---------- Raw data ----------
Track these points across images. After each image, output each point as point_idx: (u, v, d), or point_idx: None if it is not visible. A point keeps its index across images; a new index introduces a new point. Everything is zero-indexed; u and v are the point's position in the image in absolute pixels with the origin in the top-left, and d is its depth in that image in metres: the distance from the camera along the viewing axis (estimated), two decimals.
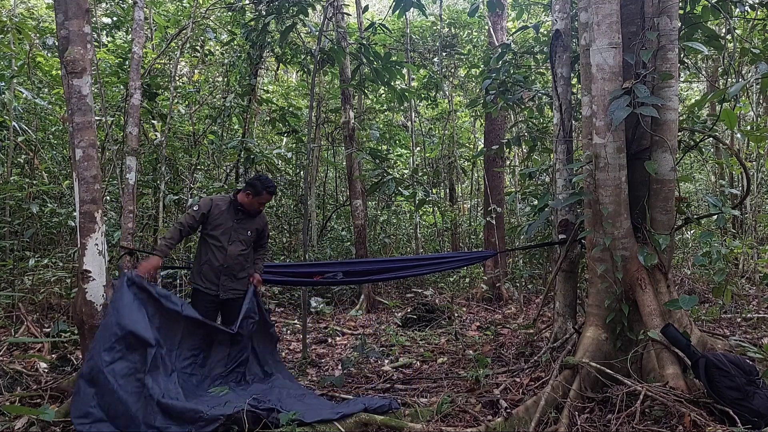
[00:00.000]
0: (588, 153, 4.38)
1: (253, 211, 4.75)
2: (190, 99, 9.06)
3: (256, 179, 4.75)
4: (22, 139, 7.49)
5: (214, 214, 4.67)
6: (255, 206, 4.73)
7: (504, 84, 6.61)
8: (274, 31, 7.84)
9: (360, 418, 3.71)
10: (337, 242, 11.53)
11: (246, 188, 4.75)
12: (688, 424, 3.32)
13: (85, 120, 4.27)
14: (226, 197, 4.83)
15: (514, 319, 7.76)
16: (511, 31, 9.49)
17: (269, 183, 4.74)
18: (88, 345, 4.32)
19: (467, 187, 14.80)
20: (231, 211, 4.72)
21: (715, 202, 4.68)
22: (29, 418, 3.83)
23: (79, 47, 4.23)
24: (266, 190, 4.69)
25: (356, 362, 5.42)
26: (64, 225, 7.56)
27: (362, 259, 8.27)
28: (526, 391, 4.32)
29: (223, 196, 4.87)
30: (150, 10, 9.03)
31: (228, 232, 4.66)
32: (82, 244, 4.25)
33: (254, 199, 4.69)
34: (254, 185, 4.69)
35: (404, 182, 7.56)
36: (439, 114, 13.01)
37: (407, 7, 6.36)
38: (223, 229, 4.66)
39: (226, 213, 4.70)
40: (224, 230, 4.66)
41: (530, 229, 5.90)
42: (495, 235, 9.10)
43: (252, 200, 4.69)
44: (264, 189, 4.68)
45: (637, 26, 4.42)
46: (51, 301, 6.81)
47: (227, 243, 4.65)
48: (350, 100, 9.12)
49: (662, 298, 4.20)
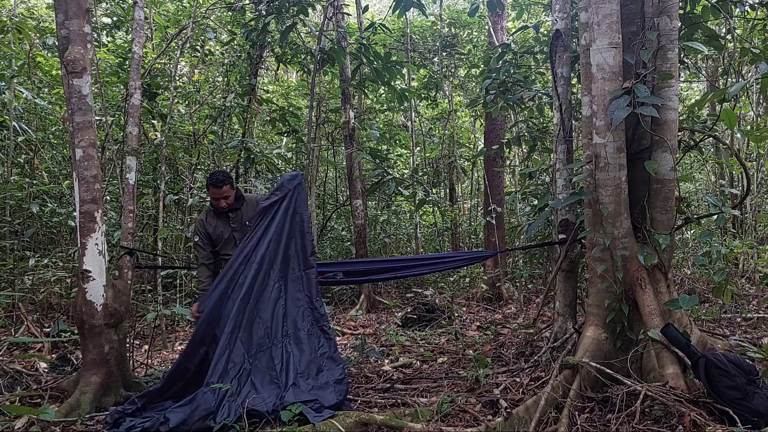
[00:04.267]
0: (588, 153, 4.38)
1: (223, 209, 4.62)
2: (190, 99, 9.06)
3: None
4: (22, 139, 7.49)
5: (211, 232, 4.64)
6: (218, 204, 4.61)
7: (504, 84, 6.61)
8: (274, 31, 7.83)
9: (360, 418, 3.71)
10: (337, 242, 11.54)
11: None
12: (688, 423, 3.32)
13: (85, 120, 4.28)
14: (205, 212, 4.77)
15: (514, 318, 7.76)
16: (511, 31, 9.48)
17: (212, 176, 4.61)
18: (88, 345, 4.33)
19: (467, 187, 14.80)
20: (221, 217, 4.67)
21: (715, 202, 4.68)
22: (29, 418, 3.83)
23: (79, 47, 4.23)
24: (209, 184, 4.58)
25: (356, 362, 5.42)
26: (64, 225, 7.56)
27: (362, 259, 8.26)
28: (526, 391, 4.31)
29: (203, 212, 4.81)
30: (150, 10, 9.02)
31: (230, 239, 4.62)
32: (82, 244, 4.25)
33: (211, 198, 4.64)
34: (206, 186, 4.71)
35: (404, 182, 7.56)
36: (439, 114, 13.01)
37: (407, 7, 6.36)
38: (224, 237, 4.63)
39: (219, 224, 4.65)
40: (227, 240, 4.63)
41: (530, 229, 5.91)
42: (495, 235, 9.10)
43: (211, 200, 4.65)
44: (208, 185, 4.61)
45: (637, 26, 4.42)
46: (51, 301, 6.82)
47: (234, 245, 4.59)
48: (350, 100, 9.12)
49: (662, 298, 4.20)
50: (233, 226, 4.67)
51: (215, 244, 4.68)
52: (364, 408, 4.19)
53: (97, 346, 4.32)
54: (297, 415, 3.77)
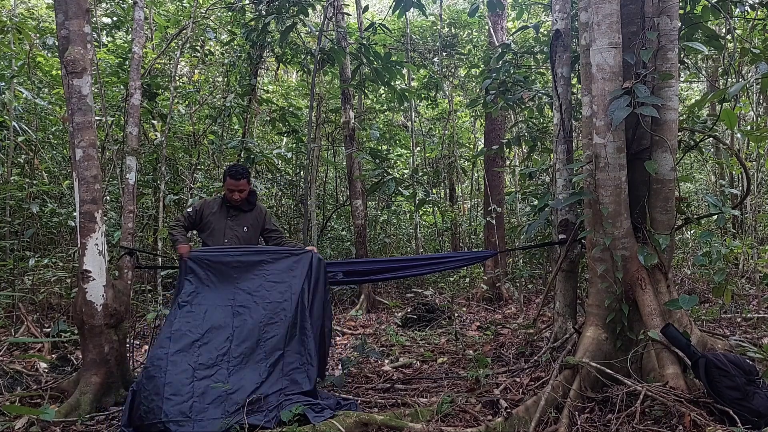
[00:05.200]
0: (588, 153, 4.38)
1: (236, 203, 4.73)
2: (190, 99, 9.06)
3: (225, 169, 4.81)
4: (22, 139, 7.49)
5: (205, 214, 4.74)
6: (231, 195, 4.70)
7: (504, 84, 6.61)
8: (274, 31, 7.83)
9: (360, 418, 3.71)
10: (337, 242, 11.53)
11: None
12: (688, 424, 3.32)
13: (85, 120, 4.28)
14: (216, 198, 4.89)
15: (514, 319, 7.76)
16: (511, 31, 9.48)
17: (231, 168, 4.73)
18: (88, 345, 4.33)
19: (467, 187, 14.79)
20: (223, 210, 4.77)
21: (715, 202, 4.68)
22: (29, 418, 3.83)
23: (79, 47, 4.23)
24: (228, 174, 4.68)
25: (356, 362, 5.42)
26: (64, 225, 7.56)
27: (362, 259, 8.26)
28: (526, 391, 4.32)
29: (215, 198, 4.93)
30: (150, 10, 9.02)
31: (221, 231, 4.70)
32: (82, 244, 4.25)
33: (226, 188, 4.73)
34: (223, 175, 4.77)
35: (404, 182, 7.56)
36: (439, 114, 13.01)
37: (407, 7, 6.37)
38: (214, 229, 4.70)
39: (218, 213, 4.75)
40: (217, 230, 4.70)
41: (530, 229, 5.91)
42: (495, 235, 9.09)
43: (226, 191, 4.74)
44: (226, 175, 4.69)
45: (637, 26, 4.42)
46: (51, 301, 6.82)
47: (222, 241, 4.67)
48: (350, 100, 9.12)
49: (662, 298, 4.20)
50: (230, 222, 4.74)
51: (203, 228, 4.75)
52: (364, 408, 4.19)
53: (97, 346, 4.32)
54: (297, 415, 3.78)
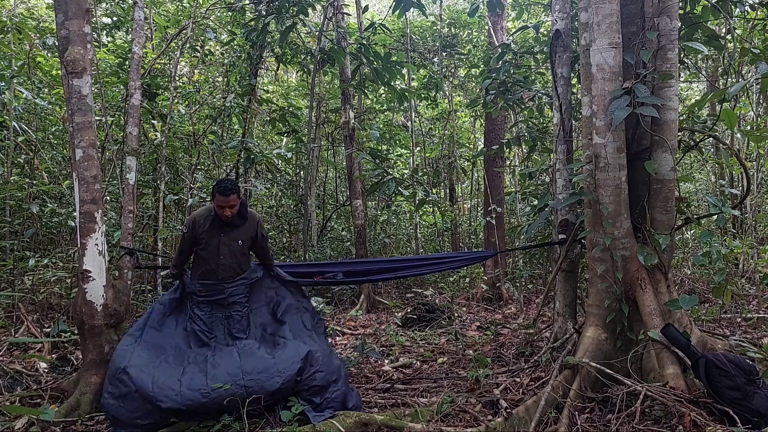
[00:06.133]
0: (588, 153, 4.38)
1: (227, 219, 4.33)
2: (190, 99, 9.06)
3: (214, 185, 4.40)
4: (22, 139, 7.49)
5: (198, 232, 4.39)
6: (222, 213, 4.30)
7: (504, 84, 6.61)
8: (274, 31, 7.83)
9: (360, 418, 3.72)
10: (337, 242, 11.53)
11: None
12: (688, 424, 3.32)
13: (85, 120, 4.28)
14: (206, 212, 4.46)
15: (514, 319, 7.76)
16: (511, 31, 9.48)
17: (220, 183, 4.32)
18: (88, 345, 4.33)
19: (467, 187, 14.80)
20: (216, 226, 4.39)
21: (715, 202, 4.68)
22: (29, 418, 3.84)
23: (79, 47, 4.23)
24: (217, 191, 4.27)
25: (356, 362, 5.42)
26: (64, 225, 7.56)
27: (362, 259, 8.26)
28: (526, 391, 4.32)
29: (205, 210, 4.50)
30: (150, 10, 9.03)
31: (216, 247, 4.39)
32: (82, 244, 4.25)
33: (216, 205, 4.32)
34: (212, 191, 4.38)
35: (404, 182, 7.56)
36: (439, 114, 13.01)
37: (407, 7, 6.37)
38: (209, 245, 4.39)
39: (210, 230, 4.39)
40: (211, 246, 4.39)
41: (530, 229, 5.91)
42: (495, 235, 9.09)
43: (216, 207, 4.33)
44: (215, 191, 4.28)
45: (637, 26, 4.42)
46: (51, 301, 6.82)
47: (218, 257, 4.39)
48: (350, 100, 9.11)
49: (662, 298, 4.20)
50: (224, 238, 4.41)
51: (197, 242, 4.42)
52: (364, 408, 4.19)
53: (97, 346, 4.32)
54: (297, 415, 3.78)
----------
- [Problem]: Copy out the data verbatim, excluding the pictures.

- [Output of the task]:
Track these points across images. After each image, output each point as point_idx: (u, v, d), or point_idx: None if it is not visible. A point keeps its index across images; a new index introduces a new point. Everything is zero-indexed; u and v are the point's position in the image in absolute pixels with the origin in the top-left, and d is its depth in that image in metres: the distance from the camera along the viewing axis (estimated), two decimals.
[00:00.000]
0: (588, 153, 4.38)
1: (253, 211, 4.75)
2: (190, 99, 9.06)
3: (256, 179, 4.75)
4: (22, 139, 7.49)
5: (214, 214, 4.67)
6: (255, 206, 4.73)
7: (504, 84, 6.61)
8: (274, 31, 7.84)
9: (360, 418, 3.71)
10: (337, 242, 11.53)
11: (246, 188, 4.75)
12: (688, 424, 3.32)
13: (85, 120, 4.27)
14: (226, 197, 4.83)
15: (514, 319, 7.76)
16: (511, 31, 9.49)
17: (269, 183, 4.74)
18: (88, 345, 4.32)
19: (467, 187, 14.80)
20: (231, 211, 4.72)
21: (715, 202, 4.68)
22: (29, 418, 3.83)
23: (79, 47, 4.23)
24: (266, 190, 4.69)
25: (356, 362, 5.42)
26: (64, 225, 7.56)
27: (362, 259, 8.27)
28: (526, 391, 4.32)
29: (223, 196, 4.87)
30: (150, 10, 9.03)
31: (228, 232, 4.66)
32: (82, 244, 4.25)
33: (254, 199, 4.69)
34: (254, 185, 4.69)
35: (404, 182, 7.56)
36: (439, 114, 13.01)
37: (407, 7, 6.36)
38: (223, 229, 4.66)
39: (226, 213, 4.70)
40: (224, 230, 4.66)
41: (530, 229, 5.90)
42: (495, 235, 9.10)
43: (252, 200, 4.69)
44: (264, 189, 4.68)
45: (637, 26, 4.42)
46: (51, 301, 6.81)
47: (227, 243, 4.65)
48: (350, 100, 9.12)
49: (662, 298, 4.20)
[00:04.267]
0: (588, 153, 4.38)
1: (223, 209, 4.62)
2: (190, 99, 9.06)
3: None
4: (22, 139, 7.49)
5: (211, 232, 4.64)
6: (218, 204, 4.61)
7: (504, 84, 6.61)
8: (274, 31, 7.83)
9: (360, 418, 3.71)
10: (337, 242, 11.54)
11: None
12: (688, 423, 3.32)
13: (85, 120, 4.28)
14: (205, 212, 4.77)
15: (514, 318, 7.76)
16: (511, 31, 9.48)
17: (212, 176, 4.61)
18: (88, 345, 4.33)
19: (467, 187, 14.80)
20: (221, 217, 4.67)
21: (715, 202, 4.68)
22: (29, 418, 3.83)
23: (79, 47, 4.23)
24: (209, 184, 4.58)
25: (356, 362, 5.42)
26: (64, 225, 7.56)
27: (362, 259, 8.26)
28: (526, 391, 4.31)
29: (203, 212, 4.81)
30: (150, 10, 9.02)
31: (230, 239, 4.62)
32: (82, 244, 4.25)
33: (211, 198, 4.64)
34: (206, 186, 4.71)
35: (404, 182, 7.56)
36: (439, 114, 13.01)
37: (407, 7, 6.36)
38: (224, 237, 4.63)
39: (219, 224, 4.65)
40: (227, 240, 4.63)
41: (530, 229, 5.91)
42: (495, 235, 9.10)
43: (211, 200, 4.65)
44: (208, 185, 4.61)
45: (637, 26, 4.42)
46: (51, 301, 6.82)
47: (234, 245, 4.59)
48: (350, 100, 9.12)
49: (662, 298, 4.20)
50: (233, 226, 4.67)
51: (215, 244, 4.68)
52: (364, 408, 4.19)
53: (97, 346, 4.32)
54: (297, 415, 3.77)
[00:05.200]
0: (588, 153, 4.38)
1: (236, 203, 4.73)
2: (190, 99, 9.06)
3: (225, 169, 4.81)
4: (22, 139, 7.49)
5: (205, 214, 4.74)
6: (231, 195, 4.70)
7: (504, 84, 6.61)
8: (274, 31, 7.83)
9: (360, 418, 3.71)
10: (337, 242, 11.53)
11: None
12: (688, 424, 3.32)
13: (85, 120, 4.28)
14: (216, 198, 4.89)
15: (514, 319, 7.76)
16: (511, 31, 9.48)
17: (231, 168, 4.73)
18: (88, 345, 4.33)
19: (467, 187, 14.79)
20: (223, 210, 4.77)
21: (715, 202, 4.68)
22: (29, 418, 3.83)
23: (79, 47, 4.23)
24: (228, 174, 4.68)
25: (356, 362, 5.42)
26: (64, 225, 7.56)
27: (362, 259, 8.26)
28: (526, 391, 4.32)
29: (215, 198, 4.93)
30: (150, 10, 9.02)
31: (221, 231, 4.70)
32: (82, 244, 4.25)
33: (226, 188, 4.73)
34: (223, 175, 4.77)
35: (404, 182, 7.56)
36: (439, 114, 13.01)
37: (407, 7, 6.37)
38: (214, 229, 4.70)
39: (218, 213, 4.75)
40: (217, 230, 4.70)
41: (530, 229, 5.91)
42: (495, 235, 9.09)
43: (226, 191, 4.74)
44: (226, 175, 4.69)
45: (637, 26, 4.42)
46: (51, 301, 6.82)
47: (222, 241, 4.67)
48: (350, 100, 9.12)
49: (662, 298, 4.20)
50: (230, 222, 4.74)
51: (203, 228, 4.75)
52: (364, 408, 4.19)
53: (97, 346, 4.32)
54: (297, 415, 3.78)
[00:06.133]
0: (588, 153, 4.38)
1: (227, 219, 4.33)
2: (190, 99, 9.06)
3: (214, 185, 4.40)
4: (22, 139, 7.49)
5: (198, 232, 4.39)
6: (222, 213, 4.30)
7: (504, 84, 6.61)
8: (274, 31, 7.83)
9: (360, 418, 3.72)
10: (337, 242, 11.53)
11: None
12: (688, 424, 3.32)
13: (85, 120, 4.28)
14: (206, 212, 4.46)
15: (514, 319, 7.76)
16: (511, 31, 9.48)
17: (220, 183, 4.32)
18: (88, 345, 4.33)
19: (467, 187, 14.80)
20: (216, 226, 4.39)
21: (715, 202, 4.68)
22: (29, 418, 3.84)
23: (79, 47, 4.23)
24: (217, 191, 4.27)
25: (356, 362, 5.42)
26: (64, 225, 7.56)
27: (362, 259, 8.26)
28: (526, 391, 4.32)
29: (205, 210, 4.50)
30: (150, 10, 9.03)
31: (216, 247, 4.39)
32: (82, 244, 4.25)
33: (216, 205, 4.32)
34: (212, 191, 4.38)
35: (404, 182, 7.56)
36: (439, 114, 13.01)
37: (407, 7, 6.37)
38: (209, 245, 4.39)
39: (210, 230, 4.39)
40: (211, 246, 4.39)
41: (530, 229, 5.91)
42: (495, 235, 9.09)
43: (216, 207, 4.33)
44: (215, 191, 4.28)
45: (637, 26, 4.42)
46: (51, 301, 6.82)
47: (218, 257, 4.39)
48: (350, 100, 9.11)
49: (662, 298, 4.20)
50: (224, 238, 4.41)
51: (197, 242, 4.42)
52: (364, 408, 4.19)
53: (97, 346, 4.32)
54: (297, 415, 3.78)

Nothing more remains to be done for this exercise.